France : assistance aux migrants

© Remi Decoster/MSF

Médecins Sans Frontières, active depuis plusieurs années auprès des populations migrantes exclues des soins sur le territoire français, décide en 2015 d’apporter une assistance médicale aux migrants sur le territoire français.

Les équipes de Médecins Sans Frontières offrent des soins médicaux aux migrants avec une clinique mobile et des maraudes à Paris, et mènent des activités de veille pour documenter et dénoncer les violations des droits et  pour pouvoir répondre aux urgences sur le territoire français.

Khaled et Hassan sont deux migrants qui, comme beaucoup, n'ont pas eu de place dans le centre humanitaire ouvert par les autorités françaises à La Chapelle, dans le nord de Paris, et ont dû dormir dehors malgré le froid et les violences policières. En janvier 2017, nos cliniques mobiles ont traité huit cas proches de l'hypothermie liés à l'hiver glacial à Paris. Le 7 janvier 2017, MSF a dénoncé les pratiques brutales de la police qui rendent les conditions des migrants et des réfugiés endormis dans le froid encore plus misérables.

Pourquoi Médecins Sans Frontières intervient ?

Face aux politiques de plus en plus brutales de répression des migrations sur le territoire français, notamment dans le Nord de la France, Médecins Sans Frontières décide en 2015 d’ouvrir une opération d’assistance médicale d’urgence. Après avoir vécu un parcours migratoires exténuant, pour demander l’asile en France ou pour gagner un autre pays de l’Union européenne, les migrants sont confrontés aux labyrinthes administratifs français et à la systématisation des violences policières : harcèlement, dispersion forcée, emploi de gaz lacrymogène… Ils vivent dans des conditions indignes, sans accès aux soins de santé, sans que l’Etat français ne réponde à ses obligations légales de prise en charge et de mise à l’abri. 

Notre intervention

L’association ouvre un premier projet en septembre 2015, dans les Hauts-de-France, pour offrir des soins médicaux et de santé mentale aux personnes migrantes.

Cette intervention permet également de soutenir les centres d’accueil pour mineurs non-accompagnés, de construire une clinique à Calais et de soutenir l’établissement du camp de Grande-Synthe, en partenariat avec la municipalité.

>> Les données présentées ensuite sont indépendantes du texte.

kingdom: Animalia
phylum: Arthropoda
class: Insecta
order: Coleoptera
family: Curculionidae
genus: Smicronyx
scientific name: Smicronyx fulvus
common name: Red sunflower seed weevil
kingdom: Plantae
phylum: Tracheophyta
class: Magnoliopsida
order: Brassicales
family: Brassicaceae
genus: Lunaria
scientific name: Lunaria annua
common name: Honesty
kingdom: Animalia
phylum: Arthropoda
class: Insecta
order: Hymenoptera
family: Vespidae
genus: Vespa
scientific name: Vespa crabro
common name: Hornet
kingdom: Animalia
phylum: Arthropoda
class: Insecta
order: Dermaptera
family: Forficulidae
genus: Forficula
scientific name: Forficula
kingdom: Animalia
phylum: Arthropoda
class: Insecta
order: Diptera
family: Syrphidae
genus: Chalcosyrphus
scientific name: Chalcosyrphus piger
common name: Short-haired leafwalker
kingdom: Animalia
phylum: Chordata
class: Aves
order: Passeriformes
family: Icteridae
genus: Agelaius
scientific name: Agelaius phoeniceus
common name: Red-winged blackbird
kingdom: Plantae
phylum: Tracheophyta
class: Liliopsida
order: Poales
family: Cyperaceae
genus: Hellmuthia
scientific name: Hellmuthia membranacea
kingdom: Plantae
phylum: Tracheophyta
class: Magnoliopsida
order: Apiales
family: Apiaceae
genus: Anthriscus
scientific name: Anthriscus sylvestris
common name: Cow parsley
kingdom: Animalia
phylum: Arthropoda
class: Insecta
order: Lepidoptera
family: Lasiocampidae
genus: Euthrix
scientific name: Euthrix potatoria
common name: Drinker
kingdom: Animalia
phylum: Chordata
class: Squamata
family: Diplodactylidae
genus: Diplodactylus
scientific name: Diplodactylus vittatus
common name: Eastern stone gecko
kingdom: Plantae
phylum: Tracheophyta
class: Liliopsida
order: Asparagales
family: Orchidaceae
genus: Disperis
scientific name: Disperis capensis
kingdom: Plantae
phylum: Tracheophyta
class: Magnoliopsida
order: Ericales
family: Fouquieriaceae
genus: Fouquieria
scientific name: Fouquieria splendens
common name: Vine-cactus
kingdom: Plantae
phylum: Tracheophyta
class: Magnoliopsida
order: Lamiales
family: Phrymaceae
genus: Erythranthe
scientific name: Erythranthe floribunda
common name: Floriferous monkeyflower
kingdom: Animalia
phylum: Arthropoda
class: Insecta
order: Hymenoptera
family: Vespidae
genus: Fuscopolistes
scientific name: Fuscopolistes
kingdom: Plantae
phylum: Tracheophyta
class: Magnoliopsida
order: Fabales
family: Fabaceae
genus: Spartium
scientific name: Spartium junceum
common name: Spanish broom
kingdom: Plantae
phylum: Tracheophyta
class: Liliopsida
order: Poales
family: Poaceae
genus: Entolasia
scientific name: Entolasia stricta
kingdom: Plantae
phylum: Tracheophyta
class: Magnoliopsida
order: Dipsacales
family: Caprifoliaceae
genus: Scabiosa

Médecins Sans Frontières se retire du camp et effectue une passation d’activité à la permanence d’accès aux soins de santé (PASS) en septembre 2016. 

Après l’évacuation du camp de migrants, appelé la « jungle », de Calais à la fin du mois d’octobre de 2016, Médecins Sans Frontières a assuré un suivi en santé mentale des migrants les plus vulnérables, tout en continuant d’apporter son soutien à certaines municipalités et associations de la région. Le projet d’assistance d’urgence aux migrants dans les Hauts-de-France a fermé en décembre 2016.

Après l’évacuation de Calais, Médecins Sans Frontières porte son attention sur Paris, où jusqu’à une centaine de migrants arrivent quotidiennement dans les premiers mois de 2017. Malgré l’ouverture, au nord de Paris, à Porte de la Chapelle, du centre de premier accueil des personnes migrantes, à l’initiative de la Mairie de Paris, les dispositifs d’accueil sont débordés. Le sous-dimensionnement de ces dispositifs et le système administratif complexe favorisent alors la multiplication de campements sauvages dans la capitale, régulièrement démantelés par les forces de l’ordre. L’association assure des maraudes et des cliniques mobiles pour améliorer l’accès aux soins des personnes dans les principaux campements à Paris et en Ile-de-France, et a procédé à des mises à l’abri en hébergement d’urgence.

Dans les régions frontalières, MSF est aux côtés de Amnesty International, la Cimade, le Secours Catholique et Médecins du Monde pour mener un travail d’observation visant à documenter les violations des droits des personnes migrantes qui s’y déroulent et à mener des actions de plaidoyer, de communication et des recours légaux pour y mettre un terme. Un appui ponctuel, à travers des donations de couvertures et de matériel est régulièrement apporté aux associations et acteurs locaux intervenant auprès des populations migrantes.